Изменить размер шрифта - +

Тализ от всех этих регалий только отмахивается – ему никогда не нравилось прозвище «Отец новой журналистики», которым его наградил друг и писатель Том Вулф, ему плевать на почести, плевать на проклятия – по крайней мере, он так заверяет. Тализ во все это ввязался, чтобы рассказывать истории обычных людей и их неудач, и сегодня он ответит на любые вопросы из зала – конечно же, сведя все к нескольким истинам, которые он из раза в раз повторяет во всех беседах, выступлениях и интервью. Первая истина – он с детства изолирован от других, всю жизнь был и остается аутсайдером, который знает, что у каждого есть история, и ему важно ее вытащить – потому что если он не расскажет эти истории, их не расскажет никто. Вторая – он умеет доставать из людей эти истории, потому что родился в семье портного эмигранта, вырос в ателье, и это научило его всё слышать и хорошо одеваться, что позволяет разговаривать с кем угодно. Третья – в своей работе он всегда щепетильно ищет ответ на один простой вопрос: каково быть вами? Как вы справляетесь с вашими неудачами, проигрышами, тем, что вас презирают или неверно поняли? Чем вы это компенсируете? «Большинство людей поглощены только собой», – сказал мне как то Тализ – «Они никогда не подумают о вас. Но я подумаю».

 

Гэй родился 7 февраля 1932 в Оушен Сити, штат Нью Джерси, в семье итальянских эмигрантов. Родной город он запомнил консервативным, протестантским и правым: алкоголь под запретом, на океанский пляж нельзя выйти без рубашки, все подчинено религиозным порядкам, на улицах действует ячейка Ку Клукс Клана. Именно здесь Тализ сформировался как рассказчик, убежденный, что долг автора – искать маленькие истории и видеть за ними большой контекст. Он и сам взрослел на фоне большого контекста: шла Вторая мировая война, папины братья воевали в Италии в армии Муссолини, а патриотическое, преимущественно ирландское население Оушен сити малочисленных итальянцев ненавидело и относилось как к грязи. К тому же далекая война пронизывала каждодневный быт: товары продавались по талонам, юноши уходили на фронт, а фонари на променадах закрасили черным цветом, чтобы их не было видно с немецких подлодок, которые в 1942 году добрались до американских территориальных вод. В социальной изолированности, во взрослении внутри меньшинства, в отчужденности Тализ нашел свою суперсилу – стал наблюдателем, который жадно ищет истории потерь и неудач.

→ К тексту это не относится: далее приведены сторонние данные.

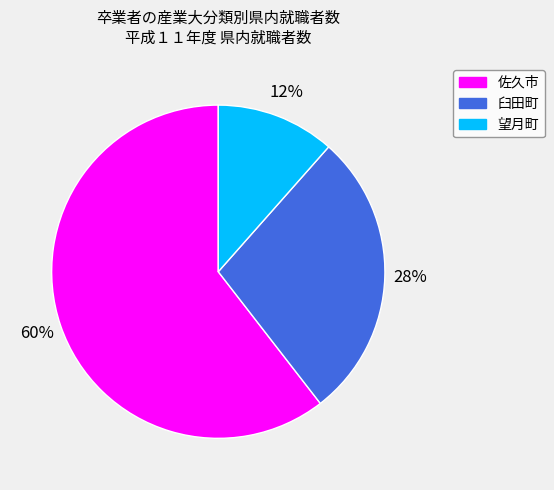

Is there any slice that represents more than half of the pie?

Yes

Его семья держала магазин женской одежды и ателье мужских костюмов, которые Тализы открыли с двух сторон выкупленного ими здания разорившейся местной газеты на главной улице города. Жили там же, на втором этаже – Тализ до сих пор помнит высокие офисные ступеньки и комнаты, где раньше стояли огромные наборные станки. Каждый день после уроков в католической школе Гэй помогал папе и маме в их магазинах и слушал. К маме за красивыми платьями приходили взрослые обеспеченные дамы: жены владельцев и дилеров автоцентров, чиновников, директоров школ и предприятий. Сами мужчины шли к папе. Они слонялись по городу, заходили на примерку и рассказывали про свою жизнь – переживания, неудачи, открытия, сплетни.

Тализ говорит, что освоил жанр интервью, наблюдая за мамой и ее общением с клиентами – научился у нее слушать заботливо, с терпением, принятием и почтением. И – не перебивать, когда люди не могут объясниться, потому что именно в такие моменты они лучше всего раскрываются: паузы, заминки, переключения темы могут рассказать больше любых слов. В сфере обслуживания, объясняет он, всегда есть элемент определенного раболепия – даже если с тобой общаются не слишком любезно, ты должен быть исключительно вежлив, потому что эти люди дают тебе деньги. Это были уроки от мамы, бизнесвумен, которая содержала семью – папа был художником, творил и не умел продавать. Но у него Гэй научился быть портным – работая не с тканями, но с фактурой, сшивать реальные истории так, чтобы они читались как единое литературное произведение – журналистский рассказ.